## EXERCISE PROMPT:
I'd like the entries reproduced exactly, with the images omitted.

## PROVIDED DATA:
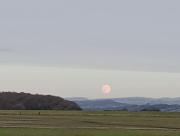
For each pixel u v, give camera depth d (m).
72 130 78.44
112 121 124.56
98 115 196.88
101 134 70.12
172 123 116.38
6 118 134.50
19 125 94.38
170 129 89.50
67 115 187.00
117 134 70.75
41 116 162.25
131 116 185.38
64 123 107.12
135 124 108.31
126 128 89.75
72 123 108.19
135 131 78.75
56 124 101.62
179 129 90.31
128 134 71.19
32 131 74.19
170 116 194.62
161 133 74.19
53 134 69.00
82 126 94.69
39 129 80.00
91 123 110.06
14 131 73.62
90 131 76.31
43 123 105.12
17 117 145.50
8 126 89.75
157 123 115.75
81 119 137.12
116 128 88.69
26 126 90.69
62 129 80.88
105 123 111.12
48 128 83.75
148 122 121.69
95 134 69.94
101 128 87.62
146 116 188.00
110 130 80.75
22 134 68.19
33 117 148.75
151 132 76.44
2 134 67.50
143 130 83.12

## COMPLETED EXERCISE:
For each pixel u v, give camera depth d (m).
72 130 78.44
112 121 124.56
98 115 196.88
101 134 70.12
172 123 116.38
6 118 134.50
19 125 94.38
170 129 89.50
67 115 187.00
117 134 70.75
41 116 162.25
131 116 185.38
64 123 107.12
135 124 108.31
126 128 89.75
72 123 108.19
135 131 78.75
56 124 101.62
179 129 90.31
128 134 71.19
32 131 74.19
170 116 194.62
161 133 74.19
53 134 69.00
82 126 94.69
39 129 80.00
91 123 110.06
14 131 73.62
90 131 76.31
43 123 105.12
17 117 145.50
8 126 89.75
157 123 115.75
81 119 137.12
116 128 88.69
26 126 90.69
62 129 80.88
105 123 111.12
48 128 83.75
148 122 121.69
95 134 69.94
101 128 87.62
146 116 188.00
110 130 80.75
22 134 68.19
33 117 148.75
151 132 76.44
2 134 67.50
143 130 83.12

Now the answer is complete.